=== TASK INSTRUCTIONS ===
Using the data below, return the stretch from the line that contains "Bengkel yang baik" through the line that contains "阪・和歌山の和菓子業界では初となるISO22000を認証取", both included, exactly as it stands and nothing beyond it.

=== Stored data entries ===
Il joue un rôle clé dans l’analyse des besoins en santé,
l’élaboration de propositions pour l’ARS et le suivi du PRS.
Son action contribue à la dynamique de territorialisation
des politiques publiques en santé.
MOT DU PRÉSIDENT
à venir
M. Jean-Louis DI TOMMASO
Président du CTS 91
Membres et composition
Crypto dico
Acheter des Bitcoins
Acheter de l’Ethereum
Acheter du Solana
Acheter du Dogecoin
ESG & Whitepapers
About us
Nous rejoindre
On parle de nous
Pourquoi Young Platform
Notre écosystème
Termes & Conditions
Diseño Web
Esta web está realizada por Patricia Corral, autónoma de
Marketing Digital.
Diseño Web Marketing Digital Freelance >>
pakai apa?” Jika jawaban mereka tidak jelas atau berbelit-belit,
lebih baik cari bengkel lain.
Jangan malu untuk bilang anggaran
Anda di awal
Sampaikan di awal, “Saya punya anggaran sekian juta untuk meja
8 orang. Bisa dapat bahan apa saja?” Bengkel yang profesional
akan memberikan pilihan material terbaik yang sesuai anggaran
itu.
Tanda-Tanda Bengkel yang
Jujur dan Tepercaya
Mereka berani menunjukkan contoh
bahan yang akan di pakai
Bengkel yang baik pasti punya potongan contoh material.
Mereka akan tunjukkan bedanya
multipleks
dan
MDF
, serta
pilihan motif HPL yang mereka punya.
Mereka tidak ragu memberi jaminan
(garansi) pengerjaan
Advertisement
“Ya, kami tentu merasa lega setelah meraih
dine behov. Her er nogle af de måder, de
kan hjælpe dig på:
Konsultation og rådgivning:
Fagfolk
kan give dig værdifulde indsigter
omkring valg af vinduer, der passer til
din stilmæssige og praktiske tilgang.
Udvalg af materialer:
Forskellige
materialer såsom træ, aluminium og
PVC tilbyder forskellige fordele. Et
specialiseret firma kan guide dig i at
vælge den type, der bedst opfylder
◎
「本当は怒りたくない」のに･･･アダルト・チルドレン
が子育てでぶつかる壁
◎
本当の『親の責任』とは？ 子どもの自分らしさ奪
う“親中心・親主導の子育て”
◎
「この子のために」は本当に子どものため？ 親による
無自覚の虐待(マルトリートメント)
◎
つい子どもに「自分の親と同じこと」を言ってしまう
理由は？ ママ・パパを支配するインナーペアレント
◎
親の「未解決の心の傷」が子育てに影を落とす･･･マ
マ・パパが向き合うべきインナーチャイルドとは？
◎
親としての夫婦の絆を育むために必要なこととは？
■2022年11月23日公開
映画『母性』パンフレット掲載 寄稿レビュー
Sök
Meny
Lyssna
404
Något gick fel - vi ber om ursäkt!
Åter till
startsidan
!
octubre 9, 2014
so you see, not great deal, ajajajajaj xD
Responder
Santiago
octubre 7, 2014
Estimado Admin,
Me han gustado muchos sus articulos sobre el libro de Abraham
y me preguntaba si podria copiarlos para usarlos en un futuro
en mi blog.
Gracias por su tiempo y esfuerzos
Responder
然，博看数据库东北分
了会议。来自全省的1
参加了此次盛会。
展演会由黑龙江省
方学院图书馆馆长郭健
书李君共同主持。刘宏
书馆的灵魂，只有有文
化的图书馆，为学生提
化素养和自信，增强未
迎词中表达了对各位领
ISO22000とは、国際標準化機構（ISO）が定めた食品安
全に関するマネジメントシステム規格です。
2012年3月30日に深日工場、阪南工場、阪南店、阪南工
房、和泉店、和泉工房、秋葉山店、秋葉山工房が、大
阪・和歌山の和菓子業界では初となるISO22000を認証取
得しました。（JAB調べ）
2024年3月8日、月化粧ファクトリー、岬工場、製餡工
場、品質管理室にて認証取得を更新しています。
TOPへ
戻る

=== SOLUTION TO THIS EXERCISE ===
Bengkel yang baik pasti punya potongan contoh material.
Mereka akan tunjukkan bedanya
multipleks
dan
MDF
, serta
pilihan motif HPL yang mereka punya.
Mereka tidak ragu memberi jaminan
(garansi) pengerjaan
Advertisement
“Ya, kami tentu merasa lega setelah meraih
dine behov. Her er nogle af de måder, de
kan hjælpe dig på:
Konsultation og rådgivning:
Fagfolk
kan give dig værdifulde indsigter
omkring valg af vinduer, der passer til
din stilmæssige og praktiske tilgang.
Udvalg af materialer:
Forskellige
materialer såsom træ, aluminium og
PVC tilbyder forskellige fordele. Et
specialiseret firma kan guide dig i at
vælge den type, der bedst opfylder
◎
「本当は怒りたくない」のに･･･アダルト・チルドレン
が子育てでぶつかる壁
◎
本当の『親の責任』とは？ 子どもの自分らしさ奪
う“親中心・親主導の子育て”
◎
「この子のために」は本当に子どものため？ 親による
無自覚の虐待(マルトリートメント)
◎
つい子どもに「自分の親と同じこと」を言ってしまう
理由は？ ママ・パパを支配するインナーペアレント
◎
親の「未解決の心の傷」が子育てに影を落とす･･･マ
マ・パパが向き合うべきインナーチャイルドとは？
◎
親としての夫婦の絆を育むために必要なこととは？
■2022年11月23日公開
映画『母性』パンフレット掲載 寄稿レビュー
Sök
Meny
Lyssna
404
Något gick fel - vi ber om ursäkt!
Åter till
startsidan
!
octubre 9, 2014
so you see, not great deal, ajajajajaj xD
Responder
Santiago
octubre 7, 2014
Estimado Admin,
Me han gustado muchos sus articulos sobre el libro de Abraham
y me preguntaba si podria copiarlos para usarlos en un futuro
en mi blog.
Gracias por su tiempo y esfuerzos
Responder
然，博看数据库东北分
了会议。来自全省的1
参加了此次盛会。
展演会由黑龙江省
方学院图书馆馆长郭健
书李君共同主持。刘宏
书馆的灵魂，只有有文
化的图书馆，为学生提
化素养和自信，增强未
迎词中表达了对各位领
ISO22000とは、国際標準化機構（ISO）が定めた食品安
全に関するマネジメントシステム規格です。
2012年3月30日に深日工場、阪南工場、阪南店、阪南工
房、和泉店、和泉工房、秋葉山店、秋葉山工房が、大
阪・和歌山の和菓子業界では初となるISO22000を認証取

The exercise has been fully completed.